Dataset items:
=-=-=

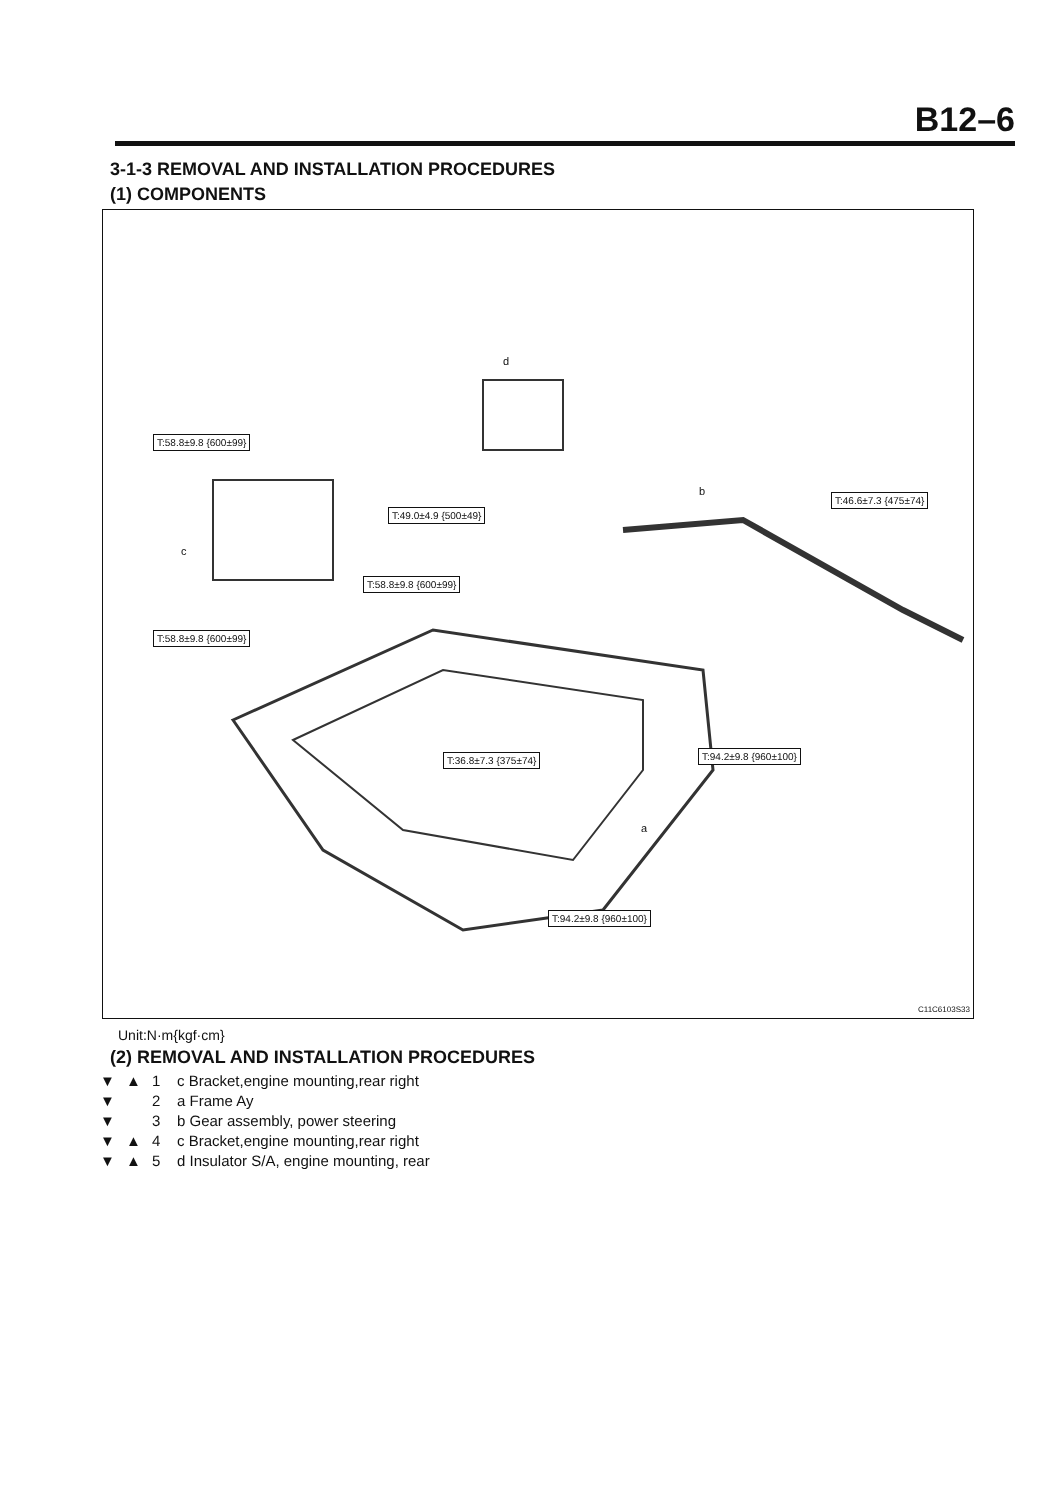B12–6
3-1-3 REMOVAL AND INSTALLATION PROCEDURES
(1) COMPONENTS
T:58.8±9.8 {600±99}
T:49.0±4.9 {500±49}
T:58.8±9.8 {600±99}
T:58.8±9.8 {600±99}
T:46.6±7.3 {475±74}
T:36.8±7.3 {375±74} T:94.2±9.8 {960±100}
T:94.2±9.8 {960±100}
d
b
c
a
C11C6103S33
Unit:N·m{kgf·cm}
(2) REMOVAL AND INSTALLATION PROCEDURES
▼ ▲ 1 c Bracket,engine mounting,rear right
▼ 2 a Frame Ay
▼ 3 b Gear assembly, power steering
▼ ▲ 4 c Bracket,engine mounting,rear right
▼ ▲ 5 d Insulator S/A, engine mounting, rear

=-=-=

Requirement: Without altering anything, output all the lines above but none of the images.

Result of this task:
B12–6
3-1-3 REMOVAL AND INSTALLATION PROCEDURES
(1) COMPONENTS
T:58.8±9.8 {600±99}
T:49.0±4.9 {500±49}
T:58.8±9.8 {600±99}
T:58.8±9.8 {600±99}
T:46.6±7.3 {475±74}
T:36.8±7.3 {375±74} T:94.2±9.8 {960±100}
T:94.2±9.8 {960±100}
d
b
c
a
C11C6103S33
Unit:N·m{kgf·cm}
(2) REMOVAL AND INSTALLATION PROCEDURES
▼ ▲ 1 c Bracket,engine mounting,rear right
▼ 2 a Frame Ay
▼ 3 b Gear assembly, power steering
▼ ▲ 4 c Bracket,engine mounting,rear right
▼ ▲ 5 d Insulator S/A, engine mounting, rear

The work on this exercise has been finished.